Da der Logistiker bisher keine eigenen Flächen besitzt, ist es für Ann-Kristin Lipsky „das ideale Setting, um den Prototyp eines eigenen Ladens zu testen“. Die Vorteile liegen für die zuständige Projektleiterin von Hermes auf der Hand: „Wir können mit den Kunden direkt in Kontakt treten, sie mit unserem Angebot überraschen und die Sichtbarkeit und Emotionalität der Marke erhöhen.“

Im Berliner Einkaufszentrum am Gesundbrunnen haben die Mitarbeiter des Shops aus den leuchtend blauen Paketen von Hermes einen Weihnachtsbaum zusammengebaut, der mit allerlei potentiellen Geschenken bestückt ist – Marmelade von der Oma, Fußballschuhe, Teddybären.

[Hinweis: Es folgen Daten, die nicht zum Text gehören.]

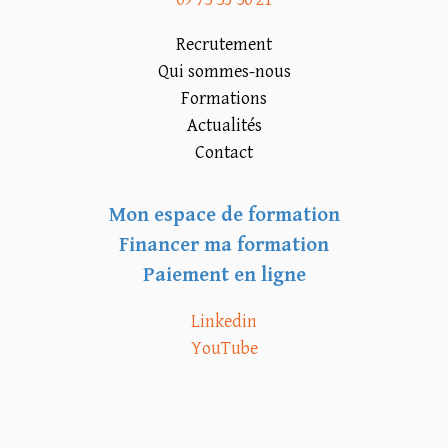
Recrutement
Qui sommes-nous
Formations
Actualités
Contact
Mon espace de formation
Financer ma formation
Paiement en ligne
Linkedin
YouTube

So etwas fällt auf. Immer wieder bleiben Besucher des Einkaufszentrums neugierig stehen und wollen wissen, was es hier im Angebot gibt. „Ist doch cool“, sagt Roberto Radu, der mit seinem Bruder auf Shoppingtour ist. Dass er seine Einkäufe kostenlos hierlassen kann, findet er gut. Und vielleicht würde er sie sich sogar nach Hause schicken lassen. Hermes wird er jedenfalls so schnell nicht wieder vergessen.